Binnen de bestemming Wonen zijn uitsluitend grondgebonden woningen toegestaan. Onder voorwaarden zijn tevens beroepsmatige activiteiten toegestaan als een aan huis gebonden beroep. Met afwijking kan worden meegewerkt aan het uitoefenen van bedrijfsmatige activiteiten. Hierbij moet worden gedacht aan activiteiten die inpasbaar zijn binnen een woonwijk en vrijwel geen overlast veroorzaken voor de directe omgeving. Qua uiterlijke verschijningsvorm dienen de beroepsuitoefeningen ondergeschikt te zijn aan de omgeving en wordt de oppervlakte die voor de beroepsuitoefening naar omvang beperkt. Een van deze hoofdgroep afgeleide gespecificeerde bestemmingen binnen de Tilburgse plansystematiek is de bestemming Wonen-Gestapeld. Deze bestemming wordt gebruikt bij appartementenbouw en bij woningen die onderdeel uit maken van een gebouw dat twee of meer geheel of gedeeltelijk boven elkaar gelegen woningen omvat en uit twee of meer bouwlagen bestaat.

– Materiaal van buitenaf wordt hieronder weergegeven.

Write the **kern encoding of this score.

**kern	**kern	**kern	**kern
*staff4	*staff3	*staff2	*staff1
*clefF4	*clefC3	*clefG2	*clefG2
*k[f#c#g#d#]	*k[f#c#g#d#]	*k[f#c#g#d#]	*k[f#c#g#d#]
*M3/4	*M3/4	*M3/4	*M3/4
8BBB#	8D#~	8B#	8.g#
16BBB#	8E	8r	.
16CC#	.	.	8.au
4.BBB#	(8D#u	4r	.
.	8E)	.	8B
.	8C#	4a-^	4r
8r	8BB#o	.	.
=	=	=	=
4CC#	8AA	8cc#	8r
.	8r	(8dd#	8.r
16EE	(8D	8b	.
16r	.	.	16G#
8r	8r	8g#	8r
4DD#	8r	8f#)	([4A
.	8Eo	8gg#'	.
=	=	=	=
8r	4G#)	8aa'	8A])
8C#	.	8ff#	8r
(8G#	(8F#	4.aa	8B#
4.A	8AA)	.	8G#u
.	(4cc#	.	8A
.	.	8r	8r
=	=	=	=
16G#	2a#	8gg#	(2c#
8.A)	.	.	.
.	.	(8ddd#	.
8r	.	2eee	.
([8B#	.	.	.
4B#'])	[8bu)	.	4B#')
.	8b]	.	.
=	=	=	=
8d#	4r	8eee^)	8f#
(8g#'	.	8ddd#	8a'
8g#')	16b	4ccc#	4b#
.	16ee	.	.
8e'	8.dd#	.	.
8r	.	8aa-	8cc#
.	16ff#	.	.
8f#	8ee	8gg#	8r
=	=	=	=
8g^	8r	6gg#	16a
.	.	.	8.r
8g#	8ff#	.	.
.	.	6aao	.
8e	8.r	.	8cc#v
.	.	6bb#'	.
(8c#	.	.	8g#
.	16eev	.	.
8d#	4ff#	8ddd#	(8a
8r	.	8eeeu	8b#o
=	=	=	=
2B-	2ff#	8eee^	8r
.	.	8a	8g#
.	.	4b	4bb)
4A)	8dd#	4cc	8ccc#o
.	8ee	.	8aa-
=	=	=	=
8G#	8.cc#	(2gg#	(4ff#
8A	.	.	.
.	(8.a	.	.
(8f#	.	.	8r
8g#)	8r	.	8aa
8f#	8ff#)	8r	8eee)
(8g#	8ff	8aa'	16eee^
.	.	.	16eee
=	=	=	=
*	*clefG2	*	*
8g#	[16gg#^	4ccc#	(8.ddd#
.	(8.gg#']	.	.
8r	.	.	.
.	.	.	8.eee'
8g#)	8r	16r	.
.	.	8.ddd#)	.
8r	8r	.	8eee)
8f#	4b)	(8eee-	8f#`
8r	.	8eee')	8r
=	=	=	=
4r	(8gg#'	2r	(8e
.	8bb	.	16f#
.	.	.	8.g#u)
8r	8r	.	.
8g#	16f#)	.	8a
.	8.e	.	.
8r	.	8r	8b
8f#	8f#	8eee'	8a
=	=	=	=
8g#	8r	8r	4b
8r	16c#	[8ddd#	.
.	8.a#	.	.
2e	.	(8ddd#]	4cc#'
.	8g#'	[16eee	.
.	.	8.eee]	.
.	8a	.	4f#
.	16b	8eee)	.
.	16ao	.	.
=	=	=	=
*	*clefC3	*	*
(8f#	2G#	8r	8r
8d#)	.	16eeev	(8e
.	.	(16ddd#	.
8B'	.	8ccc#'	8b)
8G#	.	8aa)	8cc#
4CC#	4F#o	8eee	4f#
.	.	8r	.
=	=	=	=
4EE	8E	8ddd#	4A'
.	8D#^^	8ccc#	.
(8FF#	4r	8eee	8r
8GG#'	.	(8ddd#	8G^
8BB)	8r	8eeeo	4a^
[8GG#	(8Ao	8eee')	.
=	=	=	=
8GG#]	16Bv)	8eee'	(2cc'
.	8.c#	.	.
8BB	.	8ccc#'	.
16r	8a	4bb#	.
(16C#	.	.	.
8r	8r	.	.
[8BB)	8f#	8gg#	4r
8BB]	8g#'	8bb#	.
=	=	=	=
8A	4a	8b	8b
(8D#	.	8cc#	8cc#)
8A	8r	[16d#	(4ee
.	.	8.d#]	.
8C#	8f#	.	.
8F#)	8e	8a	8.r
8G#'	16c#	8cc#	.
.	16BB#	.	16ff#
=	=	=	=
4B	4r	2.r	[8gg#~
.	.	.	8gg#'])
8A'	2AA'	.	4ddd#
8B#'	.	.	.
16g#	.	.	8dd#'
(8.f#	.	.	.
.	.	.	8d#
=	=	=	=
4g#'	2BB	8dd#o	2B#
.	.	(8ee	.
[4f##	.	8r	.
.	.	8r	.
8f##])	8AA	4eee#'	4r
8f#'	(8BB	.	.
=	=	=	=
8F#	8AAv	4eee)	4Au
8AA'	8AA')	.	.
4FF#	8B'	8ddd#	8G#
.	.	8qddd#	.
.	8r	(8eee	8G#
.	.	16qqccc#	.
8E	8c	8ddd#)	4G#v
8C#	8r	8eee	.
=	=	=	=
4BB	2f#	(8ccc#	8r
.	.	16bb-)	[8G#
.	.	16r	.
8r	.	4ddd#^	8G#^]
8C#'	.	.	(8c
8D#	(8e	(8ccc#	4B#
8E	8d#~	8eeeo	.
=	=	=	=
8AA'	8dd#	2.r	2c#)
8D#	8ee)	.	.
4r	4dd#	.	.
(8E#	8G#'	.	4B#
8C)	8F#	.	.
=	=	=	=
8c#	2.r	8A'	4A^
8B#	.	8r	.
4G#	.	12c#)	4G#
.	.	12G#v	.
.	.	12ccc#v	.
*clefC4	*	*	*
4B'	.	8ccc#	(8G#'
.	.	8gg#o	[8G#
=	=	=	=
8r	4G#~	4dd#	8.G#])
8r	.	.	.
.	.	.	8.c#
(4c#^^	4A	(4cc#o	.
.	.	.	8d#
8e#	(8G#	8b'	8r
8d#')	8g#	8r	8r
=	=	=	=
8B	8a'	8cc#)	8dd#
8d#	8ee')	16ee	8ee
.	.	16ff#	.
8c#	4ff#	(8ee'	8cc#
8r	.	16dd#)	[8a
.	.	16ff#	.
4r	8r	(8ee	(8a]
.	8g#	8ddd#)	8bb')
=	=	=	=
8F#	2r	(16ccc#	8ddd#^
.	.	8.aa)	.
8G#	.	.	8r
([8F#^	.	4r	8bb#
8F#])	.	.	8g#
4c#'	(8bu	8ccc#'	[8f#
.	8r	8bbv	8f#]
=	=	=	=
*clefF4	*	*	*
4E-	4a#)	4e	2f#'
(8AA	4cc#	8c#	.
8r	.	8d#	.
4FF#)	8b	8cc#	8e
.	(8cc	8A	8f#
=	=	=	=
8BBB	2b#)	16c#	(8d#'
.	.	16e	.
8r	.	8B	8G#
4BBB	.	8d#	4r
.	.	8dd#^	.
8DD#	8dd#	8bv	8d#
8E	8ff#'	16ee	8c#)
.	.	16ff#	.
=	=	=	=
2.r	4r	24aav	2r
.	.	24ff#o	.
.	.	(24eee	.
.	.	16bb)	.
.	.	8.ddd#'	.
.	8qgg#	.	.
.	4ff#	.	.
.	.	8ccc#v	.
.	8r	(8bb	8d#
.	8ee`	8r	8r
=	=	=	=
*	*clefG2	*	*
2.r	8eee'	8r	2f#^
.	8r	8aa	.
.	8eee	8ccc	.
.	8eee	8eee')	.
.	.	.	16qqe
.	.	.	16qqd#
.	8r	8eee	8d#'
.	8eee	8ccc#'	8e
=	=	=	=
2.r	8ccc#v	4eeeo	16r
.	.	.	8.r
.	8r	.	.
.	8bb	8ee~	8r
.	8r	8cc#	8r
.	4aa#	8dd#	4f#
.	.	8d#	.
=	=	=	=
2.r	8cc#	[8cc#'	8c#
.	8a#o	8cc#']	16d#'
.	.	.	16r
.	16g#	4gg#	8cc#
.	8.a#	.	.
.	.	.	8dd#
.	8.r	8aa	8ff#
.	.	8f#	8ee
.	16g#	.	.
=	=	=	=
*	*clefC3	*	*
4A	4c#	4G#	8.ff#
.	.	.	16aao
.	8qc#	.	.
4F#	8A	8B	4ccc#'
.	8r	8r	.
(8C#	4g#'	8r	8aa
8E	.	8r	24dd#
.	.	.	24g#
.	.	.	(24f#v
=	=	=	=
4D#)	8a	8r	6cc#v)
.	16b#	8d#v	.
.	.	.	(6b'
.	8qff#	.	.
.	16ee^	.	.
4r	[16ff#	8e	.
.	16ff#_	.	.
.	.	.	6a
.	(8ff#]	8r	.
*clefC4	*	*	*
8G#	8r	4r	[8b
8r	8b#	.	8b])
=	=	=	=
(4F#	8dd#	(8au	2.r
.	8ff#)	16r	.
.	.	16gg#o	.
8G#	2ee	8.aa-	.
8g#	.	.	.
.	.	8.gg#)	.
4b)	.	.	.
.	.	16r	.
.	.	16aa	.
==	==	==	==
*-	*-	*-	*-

Op alle gronden met een middel en hoge archeologisch verwachting ligt een dubbelbestemming Waarde - Archeologie (dubbelbestemming). Deze dubbelbestemming brengt een omgevingsvergunningplicht voor het uitvoeren van werken met zich mee. Daarnaast geldt ten aanzien van de onderliggende enkelbestemming een beperking van de bouwmogelijkheden.

Bouwregels
De bouwregels bevatten een uitgebreide regeling ten aanzien van het oprichten van gebouwen en overige bouwwerken in het plangebied (bouwvlak, erf, bouwhoogte, regeling bijgebouwen, etc.). Er wordt hierbij een onderscheid gemaakt in bouwregels voor (hoofd)gebouwen, aan- en uitbouwen en bijgebouwen, bouwwerken, geen gebouwen zijnde en bouwwerken van algemeen nut.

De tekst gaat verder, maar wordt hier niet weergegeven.